Mas quanto mais anotava (aqui e ali os fragmentados sentimentos e papéis iam se disseminando dentro de livros, agenda, entre recibos dívidas e dúvidas), quanto mais anotava o que achava positivo e negativo, mais se desesperava porque a coluna do negativo só crescia. Mas quanto mais cresciam os atributos negativos da pessoa amada que racionalmente dissecava, mais preso a ela se sentia. Então olhava a lista, como quem faz um rol de compras e se indagava. –Diacho, porque não acabo logo com essa relação?
Topou com uma dessas listas, que havia escrito há meses. Os dados negativos estavam lá:
Me deixa em ansiedade diante do telefone
Me transformou numa pessoa insegura
Tem uma estranha oscilação de humor
Me faz sentir ridículo
É muito imprevisível
Inibe meus afetos e palavras
Me faz sentir rejeitado
Tem umas coisas tão infantis
Não se interessa por minhas coisas
É auto-centrada
Na verdade, é imatura
Só quer receber
Vou pegar o telefone, não, telefone não é o instrumento certo para isto, tem que ser pessoalmente essa conversa, aliás, vou pegar o telefone, mas é para marcar logo um encontro, dizer que precisamos ter uma conversa pessoal e depois, cara a cara, dizer, enfim, que pensei muito que é melhor a gente parar por aqui, etc.
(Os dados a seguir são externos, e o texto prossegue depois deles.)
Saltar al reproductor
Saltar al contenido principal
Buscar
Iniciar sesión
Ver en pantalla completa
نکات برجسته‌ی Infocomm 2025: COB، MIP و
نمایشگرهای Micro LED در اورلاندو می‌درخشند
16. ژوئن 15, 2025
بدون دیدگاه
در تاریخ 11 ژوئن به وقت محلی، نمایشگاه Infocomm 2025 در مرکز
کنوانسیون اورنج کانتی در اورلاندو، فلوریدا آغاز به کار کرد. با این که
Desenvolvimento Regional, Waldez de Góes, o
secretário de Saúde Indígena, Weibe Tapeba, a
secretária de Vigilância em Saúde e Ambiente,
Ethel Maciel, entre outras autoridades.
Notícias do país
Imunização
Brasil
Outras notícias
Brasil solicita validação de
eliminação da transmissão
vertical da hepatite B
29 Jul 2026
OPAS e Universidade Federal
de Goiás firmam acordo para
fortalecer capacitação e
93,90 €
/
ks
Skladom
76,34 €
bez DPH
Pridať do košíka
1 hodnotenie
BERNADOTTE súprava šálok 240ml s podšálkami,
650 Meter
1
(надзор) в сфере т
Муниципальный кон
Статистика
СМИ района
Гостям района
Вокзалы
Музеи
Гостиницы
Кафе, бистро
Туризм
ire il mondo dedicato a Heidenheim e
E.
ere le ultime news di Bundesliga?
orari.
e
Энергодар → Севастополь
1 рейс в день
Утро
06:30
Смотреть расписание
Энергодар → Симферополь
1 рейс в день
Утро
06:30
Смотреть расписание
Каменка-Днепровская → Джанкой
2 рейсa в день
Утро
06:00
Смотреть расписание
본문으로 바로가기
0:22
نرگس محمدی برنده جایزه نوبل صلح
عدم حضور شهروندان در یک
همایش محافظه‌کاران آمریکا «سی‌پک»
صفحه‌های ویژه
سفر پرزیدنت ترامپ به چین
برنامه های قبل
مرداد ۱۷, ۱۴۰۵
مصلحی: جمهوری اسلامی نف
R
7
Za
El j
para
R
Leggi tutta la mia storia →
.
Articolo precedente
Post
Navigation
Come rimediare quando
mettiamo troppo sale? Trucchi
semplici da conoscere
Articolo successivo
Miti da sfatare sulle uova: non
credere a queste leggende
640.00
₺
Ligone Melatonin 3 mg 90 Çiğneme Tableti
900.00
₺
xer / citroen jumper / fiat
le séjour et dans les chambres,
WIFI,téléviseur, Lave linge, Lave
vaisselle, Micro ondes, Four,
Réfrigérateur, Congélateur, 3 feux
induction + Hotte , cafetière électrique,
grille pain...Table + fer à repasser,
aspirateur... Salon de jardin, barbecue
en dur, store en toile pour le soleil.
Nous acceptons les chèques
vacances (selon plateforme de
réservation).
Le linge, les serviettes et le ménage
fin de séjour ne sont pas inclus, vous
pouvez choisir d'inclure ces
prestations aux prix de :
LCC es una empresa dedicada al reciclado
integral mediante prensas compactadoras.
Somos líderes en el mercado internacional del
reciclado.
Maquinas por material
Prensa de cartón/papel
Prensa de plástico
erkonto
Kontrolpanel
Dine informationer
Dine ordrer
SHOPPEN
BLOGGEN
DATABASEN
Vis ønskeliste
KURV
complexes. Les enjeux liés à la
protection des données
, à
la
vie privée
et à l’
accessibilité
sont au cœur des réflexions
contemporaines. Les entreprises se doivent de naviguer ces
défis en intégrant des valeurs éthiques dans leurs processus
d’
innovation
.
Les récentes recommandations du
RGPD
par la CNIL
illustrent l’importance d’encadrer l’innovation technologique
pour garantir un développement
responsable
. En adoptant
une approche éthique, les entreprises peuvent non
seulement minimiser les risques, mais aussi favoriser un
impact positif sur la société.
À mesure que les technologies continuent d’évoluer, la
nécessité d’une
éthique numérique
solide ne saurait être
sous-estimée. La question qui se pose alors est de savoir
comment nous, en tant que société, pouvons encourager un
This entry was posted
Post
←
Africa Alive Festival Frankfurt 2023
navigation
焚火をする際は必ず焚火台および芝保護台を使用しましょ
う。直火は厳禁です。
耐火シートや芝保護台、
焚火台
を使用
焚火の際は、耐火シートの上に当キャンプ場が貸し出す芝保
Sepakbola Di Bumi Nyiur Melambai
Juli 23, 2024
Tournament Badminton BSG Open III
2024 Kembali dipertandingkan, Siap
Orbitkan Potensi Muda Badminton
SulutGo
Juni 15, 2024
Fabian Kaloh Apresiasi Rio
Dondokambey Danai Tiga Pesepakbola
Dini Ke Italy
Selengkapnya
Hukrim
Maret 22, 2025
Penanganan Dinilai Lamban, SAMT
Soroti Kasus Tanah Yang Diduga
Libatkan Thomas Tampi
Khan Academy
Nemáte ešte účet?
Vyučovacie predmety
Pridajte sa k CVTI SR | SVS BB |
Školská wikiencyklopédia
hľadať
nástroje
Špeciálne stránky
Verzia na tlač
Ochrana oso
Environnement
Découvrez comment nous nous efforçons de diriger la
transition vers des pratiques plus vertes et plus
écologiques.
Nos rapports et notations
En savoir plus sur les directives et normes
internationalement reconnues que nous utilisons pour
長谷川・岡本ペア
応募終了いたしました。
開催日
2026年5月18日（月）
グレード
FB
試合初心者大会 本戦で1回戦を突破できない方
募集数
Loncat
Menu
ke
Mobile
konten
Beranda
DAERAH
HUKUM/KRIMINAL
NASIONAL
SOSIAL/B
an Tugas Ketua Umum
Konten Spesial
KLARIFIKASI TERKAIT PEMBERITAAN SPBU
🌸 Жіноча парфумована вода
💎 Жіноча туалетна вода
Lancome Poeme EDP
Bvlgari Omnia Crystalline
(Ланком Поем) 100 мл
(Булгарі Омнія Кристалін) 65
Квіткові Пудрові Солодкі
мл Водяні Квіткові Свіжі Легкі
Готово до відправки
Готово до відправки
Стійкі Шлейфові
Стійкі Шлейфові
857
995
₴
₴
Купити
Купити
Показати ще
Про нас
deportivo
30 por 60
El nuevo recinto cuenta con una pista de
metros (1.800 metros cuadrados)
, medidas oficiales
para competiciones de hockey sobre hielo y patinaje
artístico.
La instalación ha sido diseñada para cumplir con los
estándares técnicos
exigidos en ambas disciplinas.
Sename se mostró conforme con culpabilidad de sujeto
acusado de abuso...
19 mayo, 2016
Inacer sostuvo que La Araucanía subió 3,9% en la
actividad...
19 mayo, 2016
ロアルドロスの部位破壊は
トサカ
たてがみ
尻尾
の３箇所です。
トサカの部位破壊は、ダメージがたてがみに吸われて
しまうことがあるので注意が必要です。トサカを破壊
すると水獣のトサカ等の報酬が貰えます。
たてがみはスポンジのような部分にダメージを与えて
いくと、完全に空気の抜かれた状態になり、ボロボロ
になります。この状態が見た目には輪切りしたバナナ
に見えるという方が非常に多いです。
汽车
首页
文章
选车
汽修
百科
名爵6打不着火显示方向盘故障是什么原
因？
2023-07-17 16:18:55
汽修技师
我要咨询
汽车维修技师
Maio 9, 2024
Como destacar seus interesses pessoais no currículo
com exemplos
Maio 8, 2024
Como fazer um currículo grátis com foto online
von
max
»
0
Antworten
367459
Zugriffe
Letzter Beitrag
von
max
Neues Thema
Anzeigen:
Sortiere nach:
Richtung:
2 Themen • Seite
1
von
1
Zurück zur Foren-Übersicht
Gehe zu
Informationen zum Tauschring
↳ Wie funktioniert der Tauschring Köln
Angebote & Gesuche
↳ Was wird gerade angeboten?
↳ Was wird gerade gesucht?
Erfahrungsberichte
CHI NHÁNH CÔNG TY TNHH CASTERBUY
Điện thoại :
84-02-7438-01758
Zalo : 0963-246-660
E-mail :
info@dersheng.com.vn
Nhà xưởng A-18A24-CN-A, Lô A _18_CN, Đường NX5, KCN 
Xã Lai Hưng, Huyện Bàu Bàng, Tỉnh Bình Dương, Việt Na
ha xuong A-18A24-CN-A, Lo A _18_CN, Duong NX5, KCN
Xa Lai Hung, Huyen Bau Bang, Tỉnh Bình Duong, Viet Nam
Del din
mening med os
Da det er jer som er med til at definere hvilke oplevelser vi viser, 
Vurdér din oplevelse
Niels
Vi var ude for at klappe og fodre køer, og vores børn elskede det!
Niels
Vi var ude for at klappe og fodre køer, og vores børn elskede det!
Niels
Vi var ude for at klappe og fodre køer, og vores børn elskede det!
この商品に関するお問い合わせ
Telefonou. Marcou. Foi, viu e não venceu nem convenceu.
Mas é a última vez, foi se dizendo na volta para casa, como se quisesse se convencer que a derrota não havia sido em vão.
Não foi a última vez. Outras últimas vezes se sucederiam. Precisava ser vitoriosamente derrotado várias outras vezes, como se quisesse gastar o corpo alheio no desencontro dos encontros.
E a lista de defeitos e qualidades do objeto desejado & destestado ia refazendo e reescrevendo, c omo se, pela reinscrição, a tinta fosse se gastando, como se assim os sentimentos fossem se exaurindo, se apagando, se repetindo, se anulando, com se a melhor forma de se libertar do infeliz amor fosse sofrê-lo até o fim, ou, então, até o momento em que seu instinto de sobrevivência o fizesse, subitamente, romper com tudo e, finalmente, libertar-se.